Re: 10046 trace producing a new wait that is not normally there


Purely as a hypothetical:

Direct path reads may be overlapping and non-blocking,
so there is never any time spent waiting for a read buffer
to be filled.

Enabling the level 12 trace may interfere with Oracle's
I/O strategy - either making it impossible to dispatch
non-blocking reads, or causing file-system/hardware
delay that interferes with the non-blocking reads - with
the result that enabling the trace causes lots of lost time
on I/O.

On another note, enabling tracing at this level on 10.2
also enables _rowsource_execution_statistics, and that
can add a massive CPU overhead to certain classes of
query (though 3 minutes to 12 hours not likely)


Regards

Jonathan Lewis
http://www.oracle.com/technology/community/oracle_ace/ace1.html#lewis

The Co-operative Oracle Users' FAQ
http://www.jlcomp.demon.co.uk/faq/ind_faq.html

Cost Based Oracle: Fundamentals
http://www.jlcomp.demon.co.uk/cbo_book/ind_book.html


----- Original Message ----- From: <ryan_gaffuri@xxxxxxxxxxx>
To: <oracle-l@xxxxxxxxxxxxx>
Sent: Tuesday, August 22, 2006 6:09 PM
Subject: 10046 trace producing a new wait that is not normally there



We have an update statement that runs in 3 minutes with no trace or a level 1 trace, but ran for 2 hours and we killed it with a level 12 trace.


we got 20,000 'direct path read temp ' waits, but ONLY with a level 12 trace and ONLY on this update.
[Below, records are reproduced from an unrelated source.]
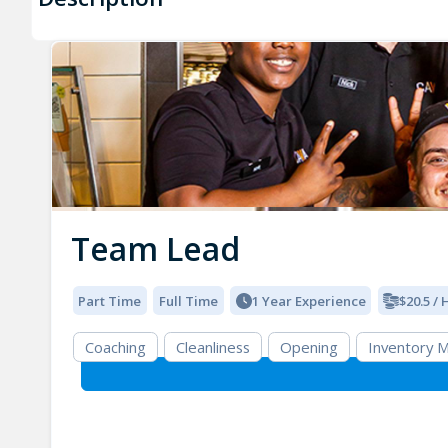
Team Lead
Part Time
Full Time
1 Year Experience
$20.5 /
Coaching
Cleanliness
Opening
Inventory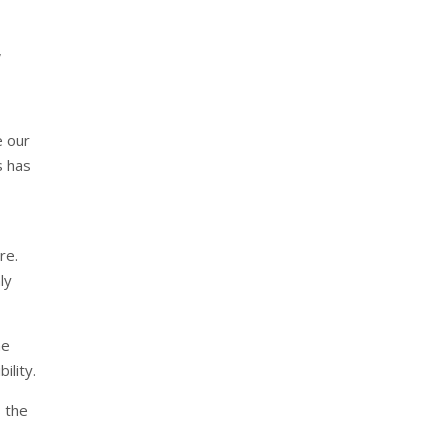
,
e our
s has
re.
ly
he
ility.
 the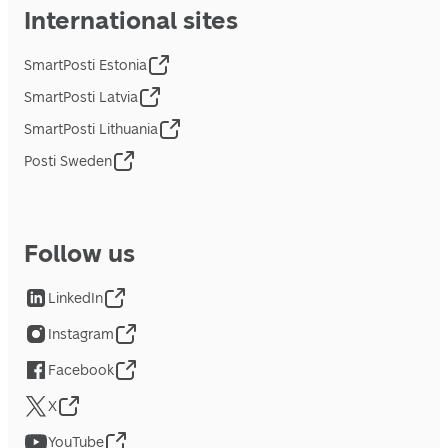
International sites
SmartPosti Estonia
SmartPosti Latvia
SmartPosti Lithuania
Posti Sweden
Follow us
LinkedIn
Instagram
Facebook
X
YouTube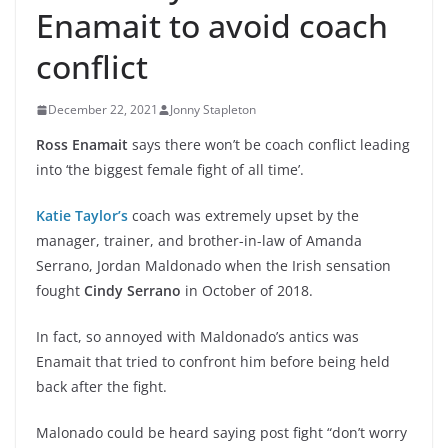
Enamait to avoid coach
conflict
December 22, 2021
Jonny Stapleton
Ross Enamait
says there won’t be coach conflict leading
into ‘the biggest female fight of all time’.
Katie Taylor’s
coach was extremely upset by the
manager, trainer, and brother-in-law of Amanda
Serrano, Jordan Maldonado when the Irish sensation
fought
Cindy Serrano
in October of 2018.
In fact, so annoyed with Maldonado’s antics was
Enamait that tried to confront him before being held
back after the fight.
Malonado could be heard saying post fight “don’t worry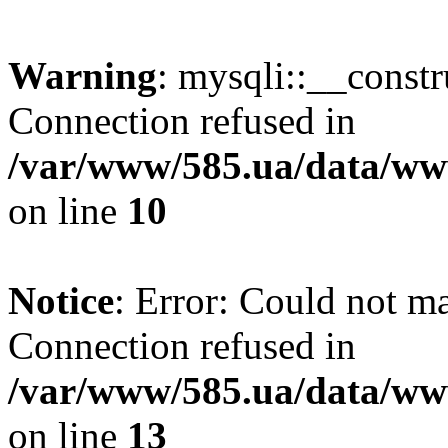
Warning
: mysqli::__const
Connection refused in
/var/www/585.ua/data/www
on line
10
Notice
: Error: Could not m
Connection refused in
/var/www/585.ua/data/www
on line
13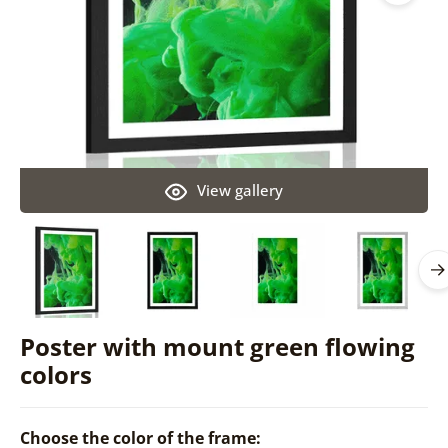
View gallery
Poster with mount green flowing
colors
Choose the color of the frame: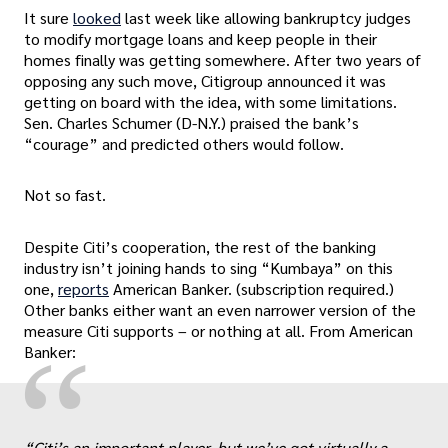
It sure
looked
last week like allowing bankruptcy judges
to modify mortgage loans and keep people in their
homes finally was getting somewhere. After two years of
opposing any such move, Citigroup announced it was
getting on board with the idea, with some limitations.
Sen. Charles Schumer (D-N.Y.) praised the bank’s
“courage” and predicted others would follow.
Not so fast.
Despite Citi’s cooperation, the rest of the banking
industry isn’t joining hands to sing “Kumbaya” on this
one,
reports
American Banker. (subscription required.)
Other banks either want an even narrower version of the
measure Citi supports – or nothing at all. From American
“
Banker:
“Citi’s an important player, but we’ve got virtually a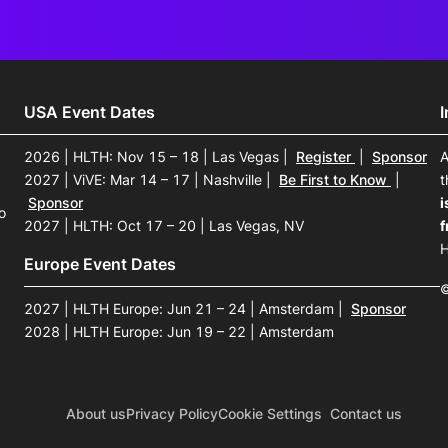
USA Event Dates
2026 | HLTH: Nov 15 – 18 | Las Vegas
|
Register
|
Sponsor
A
2027 | ViVE: Mar 14 – 17 | Nashville
|
Be First to Know
|
t
Sponsor
i
o
2027 | HLTH: Oct 17 – 20 | Las Vegas, NV
f
H
Europe Event Dates
©
2027 | HLTH Europe: Jun 21 – 24 | Amsterdam
|
Sponsor
2028 | HLTH Europe: Jun 19 – 22 | Amsterdam
About us
Privacy Policy
Cookie Settings
Contact us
We have not tested it in multiple environments. This is on 10.2 on solaris.

We didn't see this wait in v$active_session_history when we do not have a level 12 trace going. I did not see anything about this on metalink. Does this strike you as one of those bugs where its one thing in one version in one environment, etc...? I have gotten those occasionally?


10.3.5 direct path read and direct path read temp
When a session is reading buffers from disk directly into the PGA (opposed to the buffer cache in SGA), it waits on this event. If the I/O subsystem does not support asynchronous I/Os, then each wait corresponds to a physical read request.
If the I/O subsystem supports asynchronous I/O, then the process is able to overlap issuing read requests with processing the blocks already existing in the PGA. When the process attempts to access a block in the PGA that has not yet been read from disk, it then issues a wait call and updates the statistics for this event. Hence, the number of waits is not necessarily the same as the number of read requests (unlike db file scattered read and db file sequential read).